* [Exercise details]:
Please return each of the entries that follow, unchanged in every word.

[Data excerpts]
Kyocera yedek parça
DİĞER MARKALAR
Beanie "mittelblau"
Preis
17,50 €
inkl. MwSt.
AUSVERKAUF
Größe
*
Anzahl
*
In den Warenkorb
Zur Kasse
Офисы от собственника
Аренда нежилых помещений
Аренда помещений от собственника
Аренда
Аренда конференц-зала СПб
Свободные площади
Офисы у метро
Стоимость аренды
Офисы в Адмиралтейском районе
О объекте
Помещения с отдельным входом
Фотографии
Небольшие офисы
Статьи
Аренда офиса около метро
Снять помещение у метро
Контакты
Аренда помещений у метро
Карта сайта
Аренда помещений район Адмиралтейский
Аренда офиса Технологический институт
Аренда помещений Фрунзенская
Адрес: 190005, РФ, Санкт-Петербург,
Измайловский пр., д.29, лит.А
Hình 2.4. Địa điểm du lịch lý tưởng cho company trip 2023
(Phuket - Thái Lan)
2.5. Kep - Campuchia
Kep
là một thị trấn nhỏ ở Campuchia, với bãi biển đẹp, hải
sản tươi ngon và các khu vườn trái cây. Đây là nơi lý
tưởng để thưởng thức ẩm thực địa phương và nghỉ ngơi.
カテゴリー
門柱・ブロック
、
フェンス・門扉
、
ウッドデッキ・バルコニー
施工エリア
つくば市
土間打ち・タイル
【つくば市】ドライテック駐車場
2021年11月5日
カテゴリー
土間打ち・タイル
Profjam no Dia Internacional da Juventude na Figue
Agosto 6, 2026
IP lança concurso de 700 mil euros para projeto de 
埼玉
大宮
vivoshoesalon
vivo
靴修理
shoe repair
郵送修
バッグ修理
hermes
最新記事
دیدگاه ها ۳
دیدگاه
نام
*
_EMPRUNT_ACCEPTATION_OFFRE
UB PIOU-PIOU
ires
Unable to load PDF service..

* [Answer for this exercise]:
Kyocera yedek parça
DİĞER MARKALAR
Beanie "mittelblau"
Preis
17,50 €
inkl. MwSt.
AUSVERKAUF
Größe
*
Anzahl
*
In den Warenkorb
Zur Kasse
Офисы от собственника
Аренда нежилых помещений
Аренда помещений от собственника
Аренда
Аренда конференц-зала СПб
Свободные площади
Офисы у метро
Стоимость аренды
Офисы в Адмиралтейском районе
О объекте
Помещения с отдельным входом
Фотографии
Небольшие офисы
Статьи
Аренда офиса около метро
Снять помещение у метро
Контакты
Аренда помещений у метро
Карта сайта
Аренда помещений район Адмиралтейский
Аренда офиса Технологический институт
Аренда помещений Фрунзенская
Адрес: 190005, РФ, Санкт-Петербург,
Измайловский пр., д.29, лит.А
Hình 2.4. Địa điểm du lịch lý tưởng cho company trip 2023
(Phuket - Thái Lan)
2.5. Kep - Campuchia
Kep
là một thị trấn nhỏ ở Campuchia, với bãi biển đẹp, hải
sản tươi ngon và các khu vườn trái cây. Đây là nơi lý
tưởng để thưởng thức ẩm thực địa phương và nghỉ ngơi.
カテゴリー
門柱・ブロック
、
フェンス・門扉
、
ウッドデッキ・バルコニー
施工エリア
つくば市
土間打ち・タイル
【つくば市】ドライテック駐車場
2021年11月5日
カテゴリー
土間打ち・タイル
Profjam no Dia Internacional da Juventude na Figue
Agosto 6, 2026
IP lança concurso de 700 mil euros para projeto de 
埼玉
大宮
vivoshoesalon
vivo
靴修理
shoe repair
郵送修
バッグ修理
hermes
最新記事
دیدگاه ها ۳
دیدگاه
نام
*
_EMPRUNT_ACCEPTATION_OFFRE
UB PIOU-PIOU
ires
Unable to load PDF service..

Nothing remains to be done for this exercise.